CompVis / taming-transformers

Taming Transformers for High-Resolution Image Synthesis
https://arxiv.org/abs/2012.09841
MIT License
5.69k stars 1.13k forks source link

how do we guarantee a reasonable conditional generation when training transformer? #101

Open lukun199 opened 3 years ago

lukun199 commented 3 years ago

Hello, Thanks for the awesome code. I meet a problem when trying to understand how the transformer learns in the third stage.

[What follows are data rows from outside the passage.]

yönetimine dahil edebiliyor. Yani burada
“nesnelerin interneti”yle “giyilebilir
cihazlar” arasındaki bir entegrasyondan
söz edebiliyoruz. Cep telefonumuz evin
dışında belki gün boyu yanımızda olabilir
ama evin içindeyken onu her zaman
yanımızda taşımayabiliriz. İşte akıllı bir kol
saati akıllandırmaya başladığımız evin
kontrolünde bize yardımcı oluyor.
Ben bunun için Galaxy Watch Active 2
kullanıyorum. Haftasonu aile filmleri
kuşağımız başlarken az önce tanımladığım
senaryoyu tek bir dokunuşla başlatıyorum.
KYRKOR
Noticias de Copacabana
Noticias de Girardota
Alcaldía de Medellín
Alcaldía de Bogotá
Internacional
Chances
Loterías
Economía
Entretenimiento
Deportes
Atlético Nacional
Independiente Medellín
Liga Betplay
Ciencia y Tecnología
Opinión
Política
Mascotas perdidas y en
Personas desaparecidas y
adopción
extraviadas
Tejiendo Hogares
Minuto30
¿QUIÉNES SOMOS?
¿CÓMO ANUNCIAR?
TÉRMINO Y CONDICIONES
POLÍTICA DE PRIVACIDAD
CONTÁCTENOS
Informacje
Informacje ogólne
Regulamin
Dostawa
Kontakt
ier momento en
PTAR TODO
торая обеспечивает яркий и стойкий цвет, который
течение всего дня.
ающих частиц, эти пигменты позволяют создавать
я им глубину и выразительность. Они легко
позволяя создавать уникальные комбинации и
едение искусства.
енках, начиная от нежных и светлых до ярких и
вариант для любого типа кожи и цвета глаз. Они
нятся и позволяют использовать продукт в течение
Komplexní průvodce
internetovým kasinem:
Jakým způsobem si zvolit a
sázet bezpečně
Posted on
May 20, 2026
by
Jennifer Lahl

In the segmentation and depth-conditioned generation tasks, we train the transformer using F.cross_entropy(logits.reshape(-1, logits.size(-1)), target.reshape(-1)) in https://github.com/CompVis/taming-transformers/blob/9d17ea64b820f7633ea6b8823e1f78729447cb57/taming/models/cond_transformer.py#L286, where target and logits are defined in https://github.com/CompVis/taming-transformers/blob/9d17ea64b820f7633ea6b8823e1f78729447cb57/taming/models/cond_transformer.py#L90-L104. So, we learn z_indices from cz_indices = torch.cat((c_indices, a_indices), dim=1). I just wonder why the network will not collapse to just momorize the z_indices?

I find in the colab notebook that even when randomly choosing the z_indices, the model could still behave well with a proper c_indices (in that case, c_indices comes from the segmentation mask). But I am just curious how the model learns under a relatively weak supervision?

IceClear commented 2 years ago

@lukun199 Hi, have you figured that out? I am also curious about this part of code.

ZhuXiyue commented 1 year ago

The GPT tries to predict input[i] based on input[:i-1] without looking at input[I]. During test it will try to predict ith output by using condition and prediction[:i-1].